** Opening Supplied material block **

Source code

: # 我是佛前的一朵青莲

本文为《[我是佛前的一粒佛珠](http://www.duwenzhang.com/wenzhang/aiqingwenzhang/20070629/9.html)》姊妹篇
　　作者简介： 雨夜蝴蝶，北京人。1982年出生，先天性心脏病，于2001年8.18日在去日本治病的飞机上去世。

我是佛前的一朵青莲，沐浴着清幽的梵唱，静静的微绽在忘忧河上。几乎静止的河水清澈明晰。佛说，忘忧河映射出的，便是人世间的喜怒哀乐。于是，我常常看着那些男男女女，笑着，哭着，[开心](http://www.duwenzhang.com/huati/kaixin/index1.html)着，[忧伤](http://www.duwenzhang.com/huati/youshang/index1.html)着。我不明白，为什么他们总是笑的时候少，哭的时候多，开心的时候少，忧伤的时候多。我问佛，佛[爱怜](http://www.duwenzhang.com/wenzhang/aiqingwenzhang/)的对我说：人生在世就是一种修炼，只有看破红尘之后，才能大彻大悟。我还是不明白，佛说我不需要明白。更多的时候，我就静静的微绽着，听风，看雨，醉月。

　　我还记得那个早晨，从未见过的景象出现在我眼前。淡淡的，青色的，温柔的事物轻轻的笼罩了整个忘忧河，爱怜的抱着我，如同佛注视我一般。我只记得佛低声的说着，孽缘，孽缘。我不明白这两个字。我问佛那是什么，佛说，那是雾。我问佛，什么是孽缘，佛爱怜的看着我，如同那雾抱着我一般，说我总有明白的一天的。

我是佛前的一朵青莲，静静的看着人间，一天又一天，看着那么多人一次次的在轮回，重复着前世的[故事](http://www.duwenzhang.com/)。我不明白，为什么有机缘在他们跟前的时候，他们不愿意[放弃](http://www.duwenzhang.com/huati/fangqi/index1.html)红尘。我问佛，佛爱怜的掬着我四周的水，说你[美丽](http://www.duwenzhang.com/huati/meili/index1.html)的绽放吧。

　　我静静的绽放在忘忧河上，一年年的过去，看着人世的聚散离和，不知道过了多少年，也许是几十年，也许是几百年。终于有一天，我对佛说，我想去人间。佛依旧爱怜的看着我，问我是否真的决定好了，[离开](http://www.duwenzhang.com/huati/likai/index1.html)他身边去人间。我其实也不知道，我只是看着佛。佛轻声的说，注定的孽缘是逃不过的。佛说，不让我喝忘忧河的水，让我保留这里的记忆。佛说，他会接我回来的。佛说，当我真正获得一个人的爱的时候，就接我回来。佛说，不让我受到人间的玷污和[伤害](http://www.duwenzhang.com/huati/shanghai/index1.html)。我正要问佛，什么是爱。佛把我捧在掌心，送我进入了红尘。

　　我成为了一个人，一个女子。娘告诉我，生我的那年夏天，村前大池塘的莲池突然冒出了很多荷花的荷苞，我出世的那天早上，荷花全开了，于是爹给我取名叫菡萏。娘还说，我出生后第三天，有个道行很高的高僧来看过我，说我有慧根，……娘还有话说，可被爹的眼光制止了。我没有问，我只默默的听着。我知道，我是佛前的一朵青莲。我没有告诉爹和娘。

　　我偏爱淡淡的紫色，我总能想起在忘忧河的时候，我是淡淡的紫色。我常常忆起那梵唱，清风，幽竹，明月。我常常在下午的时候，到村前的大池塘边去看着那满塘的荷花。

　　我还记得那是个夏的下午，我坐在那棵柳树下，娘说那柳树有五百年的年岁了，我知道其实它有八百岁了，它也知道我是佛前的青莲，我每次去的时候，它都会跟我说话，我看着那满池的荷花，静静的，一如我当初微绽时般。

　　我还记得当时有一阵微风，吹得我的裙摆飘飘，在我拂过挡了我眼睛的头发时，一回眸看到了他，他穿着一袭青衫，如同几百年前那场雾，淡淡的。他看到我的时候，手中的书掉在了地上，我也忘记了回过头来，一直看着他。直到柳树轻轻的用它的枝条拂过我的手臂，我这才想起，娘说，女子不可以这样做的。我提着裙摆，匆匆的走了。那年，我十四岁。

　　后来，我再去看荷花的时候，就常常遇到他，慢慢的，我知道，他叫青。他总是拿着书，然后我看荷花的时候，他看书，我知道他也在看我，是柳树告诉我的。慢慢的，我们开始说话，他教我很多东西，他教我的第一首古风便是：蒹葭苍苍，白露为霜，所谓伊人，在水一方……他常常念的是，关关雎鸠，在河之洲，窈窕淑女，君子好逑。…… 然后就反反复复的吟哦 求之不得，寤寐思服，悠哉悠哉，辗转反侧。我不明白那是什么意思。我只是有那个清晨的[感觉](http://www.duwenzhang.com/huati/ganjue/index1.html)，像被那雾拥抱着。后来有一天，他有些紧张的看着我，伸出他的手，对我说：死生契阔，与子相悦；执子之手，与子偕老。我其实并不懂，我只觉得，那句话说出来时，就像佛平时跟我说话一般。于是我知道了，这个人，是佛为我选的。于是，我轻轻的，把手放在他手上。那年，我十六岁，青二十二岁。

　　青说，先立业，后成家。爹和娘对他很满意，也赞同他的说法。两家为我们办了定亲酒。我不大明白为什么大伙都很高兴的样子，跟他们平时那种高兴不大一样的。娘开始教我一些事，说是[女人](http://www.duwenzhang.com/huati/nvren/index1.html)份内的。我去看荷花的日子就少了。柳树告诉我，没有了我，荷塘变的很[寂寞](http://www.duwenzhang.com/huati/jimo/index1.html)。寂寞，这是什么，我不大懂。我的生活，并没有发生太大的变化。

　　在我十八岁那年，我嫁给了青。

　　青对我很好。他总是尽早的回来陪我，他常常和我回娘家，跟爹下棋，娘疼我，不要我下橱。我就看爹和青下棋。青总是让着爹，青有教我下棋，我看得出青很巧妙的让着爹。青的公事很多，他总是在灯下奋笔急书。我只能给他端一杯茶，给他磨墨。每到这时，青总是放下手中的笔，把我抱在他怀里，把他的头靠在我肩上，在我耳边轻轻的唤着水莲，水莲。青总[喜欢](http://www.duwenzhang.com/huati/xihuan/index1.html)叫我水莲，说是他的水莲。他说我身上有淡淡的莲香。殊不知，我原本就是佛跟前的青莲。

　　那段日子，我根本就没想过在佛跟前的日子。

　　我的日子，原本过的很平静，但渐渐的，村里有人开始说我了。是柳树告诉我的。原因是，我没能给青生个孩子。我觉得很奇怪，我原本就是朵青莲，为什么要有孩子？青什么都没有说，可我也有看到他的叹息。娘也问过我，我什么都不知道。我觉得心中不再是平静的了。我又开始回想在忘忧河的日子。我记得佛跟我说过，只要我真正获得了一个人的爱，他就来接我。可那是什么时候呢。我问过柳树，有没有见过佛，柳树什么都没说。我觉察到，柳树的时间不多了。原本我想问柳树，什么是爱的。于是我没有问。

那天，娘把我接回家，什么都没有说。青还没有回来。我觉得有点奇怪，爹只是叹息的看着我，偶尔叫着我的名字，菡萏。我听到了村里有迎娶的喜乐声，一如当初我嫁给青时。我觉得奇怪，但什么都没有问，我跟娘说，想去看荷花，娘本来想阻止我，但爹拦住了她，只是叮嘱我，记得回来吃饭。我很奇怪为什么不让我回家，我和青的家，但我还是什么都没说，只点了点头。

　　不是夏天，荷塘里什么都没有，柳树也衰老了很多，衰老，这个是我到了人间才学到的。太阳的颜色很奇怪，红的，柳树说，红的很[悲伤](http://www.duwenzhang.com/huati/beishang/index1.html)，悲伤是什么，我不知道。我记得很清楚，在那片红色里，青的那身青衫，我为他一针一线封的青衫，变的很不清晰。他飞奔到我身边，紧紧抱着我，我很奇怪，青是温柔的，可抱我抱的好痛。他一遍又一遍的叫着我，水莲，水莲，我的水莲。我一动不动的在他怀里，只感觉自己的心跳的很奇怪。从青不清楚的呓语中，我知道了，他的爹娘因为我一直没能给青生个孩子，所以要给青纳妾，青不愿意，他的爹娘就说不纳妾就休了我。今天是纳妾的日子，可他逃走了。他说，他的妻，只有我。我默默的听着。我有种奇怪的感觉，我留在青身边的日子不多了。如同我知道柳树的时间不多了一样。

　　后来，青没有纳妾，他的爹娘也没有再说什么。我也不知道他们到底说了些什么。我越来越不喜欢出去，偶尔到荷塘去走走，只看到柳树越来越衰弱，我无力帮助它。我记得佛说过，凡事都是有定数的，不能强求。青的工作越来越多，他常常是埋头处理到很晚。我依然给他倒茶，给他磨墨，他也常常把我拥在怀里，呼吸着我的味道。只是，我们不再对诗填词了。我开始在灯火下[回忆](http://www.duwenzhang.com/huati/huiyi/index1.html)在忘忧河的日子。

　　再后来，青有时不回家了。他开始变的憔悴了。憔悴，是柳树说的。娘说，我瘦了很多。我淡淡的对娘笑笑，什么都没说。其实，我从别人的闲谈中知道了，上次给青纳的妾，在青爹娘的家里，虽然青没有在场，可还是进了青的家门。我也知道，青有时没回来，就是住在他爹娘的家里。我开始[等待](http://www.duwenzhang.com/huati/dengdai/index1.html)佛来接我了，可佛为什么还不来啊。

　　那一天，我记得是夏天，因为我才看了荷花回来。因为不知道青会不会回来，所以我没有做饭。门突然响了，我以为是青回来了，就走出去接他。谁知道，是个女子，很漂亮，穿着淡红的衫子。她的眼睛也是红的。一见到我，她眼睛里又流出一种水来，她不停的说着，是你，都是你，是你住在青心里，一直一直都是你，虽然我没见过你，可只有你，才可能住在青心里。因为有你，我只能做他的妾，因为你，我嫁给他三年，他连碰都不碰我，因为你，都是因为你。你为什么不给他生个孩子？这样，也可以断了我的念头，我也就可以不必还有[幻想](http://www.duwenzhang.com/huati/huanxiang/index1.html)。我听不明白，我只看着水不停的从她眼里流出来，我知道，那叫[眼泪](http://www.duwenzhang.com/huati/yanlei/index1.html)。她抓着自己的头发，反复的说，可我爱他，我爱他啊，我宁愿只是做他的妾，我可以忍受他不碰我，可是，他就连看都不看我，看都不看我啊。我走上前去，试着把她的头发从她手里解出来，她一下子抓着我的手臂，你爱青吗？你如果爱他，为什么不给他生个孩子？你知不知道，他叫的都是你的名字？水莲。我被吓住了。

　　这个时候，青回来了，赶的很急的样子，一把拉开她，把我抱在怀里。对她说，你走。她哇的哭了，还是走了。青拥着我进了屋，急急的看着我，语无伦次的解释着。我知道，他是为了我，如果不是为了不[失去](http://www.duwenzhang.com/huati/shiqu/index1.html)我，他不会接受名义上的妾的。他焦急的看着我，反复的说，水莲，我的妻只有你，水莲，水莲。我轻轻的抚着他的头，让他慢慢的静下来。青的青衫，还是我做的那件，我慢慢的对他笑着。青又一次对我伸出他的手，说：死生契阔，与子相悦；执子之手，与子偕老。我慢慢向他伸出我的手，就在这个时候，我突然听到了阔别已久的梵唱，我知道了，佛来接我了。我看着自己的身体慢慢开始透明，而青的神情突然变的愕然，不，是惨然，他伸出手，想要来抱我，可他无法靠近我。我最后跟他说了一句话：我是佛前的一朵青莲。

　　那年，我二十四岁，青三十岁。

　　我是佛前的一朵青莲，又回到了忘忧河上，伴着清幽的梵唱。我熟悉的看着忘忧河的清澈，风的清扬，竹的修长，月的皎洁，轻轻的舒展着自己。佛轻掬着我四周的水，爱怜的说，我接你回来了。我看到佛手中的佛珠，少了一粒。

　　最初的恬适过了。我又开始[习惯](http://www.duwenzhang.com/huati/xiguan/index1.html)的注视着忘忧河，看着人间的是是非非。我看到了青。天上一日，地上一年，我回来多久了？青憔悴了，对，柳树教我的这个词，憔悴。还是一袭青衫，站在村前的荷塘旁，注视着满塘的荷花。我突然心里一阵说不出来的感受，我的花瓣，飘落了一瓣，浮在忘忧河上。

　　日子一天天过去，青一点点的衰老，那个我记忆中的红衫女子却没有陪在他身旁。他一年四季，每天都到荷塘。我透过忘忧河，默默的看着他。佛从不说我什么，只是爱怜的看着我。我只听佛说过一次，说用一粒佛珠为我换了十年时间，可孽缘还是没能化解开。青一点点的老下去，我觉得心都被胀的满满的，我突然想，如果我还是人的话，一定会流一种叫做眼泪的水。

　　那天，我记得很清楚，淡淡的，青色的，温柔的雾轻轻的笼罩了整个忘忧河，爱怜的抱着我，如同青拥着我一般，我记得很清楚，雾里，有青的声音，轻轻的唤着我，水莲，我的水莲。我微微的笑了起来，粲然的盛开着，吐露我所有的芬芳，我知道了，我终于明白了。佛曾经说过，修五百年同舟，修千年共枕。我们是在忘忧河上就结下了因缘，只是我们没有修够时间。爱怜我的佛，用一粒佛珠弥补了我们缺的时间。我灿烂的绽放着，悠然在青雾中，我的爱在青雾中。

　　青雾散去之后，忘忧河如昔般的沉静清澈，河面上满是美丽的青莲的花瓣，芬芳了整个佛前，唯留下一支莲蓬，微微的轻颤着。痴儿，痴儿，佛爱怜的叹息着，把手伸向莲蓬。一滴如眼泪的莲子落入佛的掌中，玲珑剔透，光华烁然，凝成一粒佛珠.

** Closing Supplied material block **

Aim of the exercise
Transcribe the records above exactly, from the opening line down to and including the line with "我还记得当时有一阵微风，吹得".

Answer space
Source code

: # 我是佛前的一朵青莲

本文为《[我是佛前的一粒佛珠](http://www.duwenzhang.com/wenzhang/aiqingwenzhang/20070629/9.html)》姊妹篇
　　作者简介： 雨夜蝴蝶，北京人。1982年出生，先天性心脏病，于2001年8.18日在去日本治病的飞机上去世。

我是佛前的一朵青莲，沐浴着清幽的梵唱，静静的微绽在忘忧河上。几乎静止的河水清澈明晰。佛说，忘忧河映射出的，便是人世间的喜怒哀乐。于是，我常常看着那些男男女女，笑着，哭着，[开心](http://www.duwenzhang.com/huati/kaixin/index1.html)着，[忧伤](http://www.duwenzhang.com/huati/youshang/index1.html)着。我不明白，为什么他们总是笑的时候少，哭的时候多，开心的时候少，忧伤的时候多。我问佛，佛[爱怜](http://www.duwenzhang.com/wenzhang/aiqingwenzhang/)的对我说：人生在世就是一种修炼，只有看破红尘之后，才能大彻大悟。我还是不明白，佛说我不需要明白。更多的时候，我就静静的微绽着，听风，看雨，醉月。

　　我还记得那个早晨，从未见过的景象出现在我眼前。淡淡的，青色的，温柔的事物轻轻的笼罩了整个忘忧河，爱怜的抱着我，如同佛注视我一般。我只记得佛低声的说着，孽缘，孽缘。我不明白这两个字。我问佛那是什么，佛说，那是雾。我问佛，什么是孽缘，佛爱怜的看着我，如同那雾抱着我一般，说我总有明白的一天的。

我是佛前的一朵青莲，静静的看着人间，一天又一天，看着那么多人一次次的在轮回，重复着前世的[故事](http://www.duwenzhang.com/)。我不明白，为什么有机缘在他们跟前的时候，他们不愿意[放弃](http://www.duwenzhang.com/huati/fangqi/index1.html)红尘。我问佛，佛爱怜的掬着我四周的水，说你[美丽](http://www.duwenzhang.com/huati/meili/index1.html)的绽放吧。

　　我静静的绽放在忘忧河上，一年年的过去，看着人世的聚散离和，不知道过了多少年，也许是几十年，也许是几百年。终于有一天，我对佛说，我想去人间。佛依旧爱怜的看着我，问我是否真的决定好了，[离开](http://www.duwenzhang.com/huati/likai/index1.html)他身边去人间。我其实也不知道，我只是看着佛。佛轻声的说，注定的孽缘是逃不过的。佛说，不让我喝忘忧河的水，让我保留这里的记忆。佛说，他会接我回来的。佛说，当我真正获得一个人的爱的时候，就接我回来。佛说，不让我受到人间的玷污和[伤害](http://www.duwenzhang.com/huati/shanghai/index1.html)。我正要问佛，什么是爱。佛把我捧在掌心，送我进入了红尘。

　　我成为了一个人，一个女子。娘告诉我，生我的那年夏天，村前大池塘的莲池突然冒出了很多荷花的荷苞，我出世的那天早上，荷花全开了，于是爹给我取名叫菡萏。娘还说，我出生后第三天，有个道行很高的高僧来看过我，说我有慧根，……娘还有话说，可被爹的眼光制止了。我没有问，我只默默的听着。我知道，我是佛前的一朵青莲。我没有告诉爹和娘。

　　我偏爱淡淡的紫色，我总能想起在忘忧河的时候，我是淡淡的紫色。我常常忆起那梵唱，清风，幽竹，明月。我常常在下午的时候，到村前的大池塘边去看着那满塘的荷花。

　　我还记得那是个夏的下午，我坐在那棵柳树下，娘说那柳树有五百年的年岁了，我知道其实它有八百岁了，它也知道我是佛前的青莲，我每次去的时候，它都会跟我说话，我看着那满池的荷花，静静的，一如我当初微绽时般。

　　我还记得当时有一阵微风，吹得我的裙摆飘飘，在我拂过挡了我眼睛的头发时，一回眸看到了他，他穿着一袭青衫，如同几百年前那场雾，淡淡的。他看到我的时候，手中的书掉在了地上，我也忘记了回过头来，一直看着他。直到柳树轻轻的用它的枝条拂过我的手臂，我这才想起，娘说，女子不可以这样做的。我提着裙摆，匆匆的走了。那年，我十四岁。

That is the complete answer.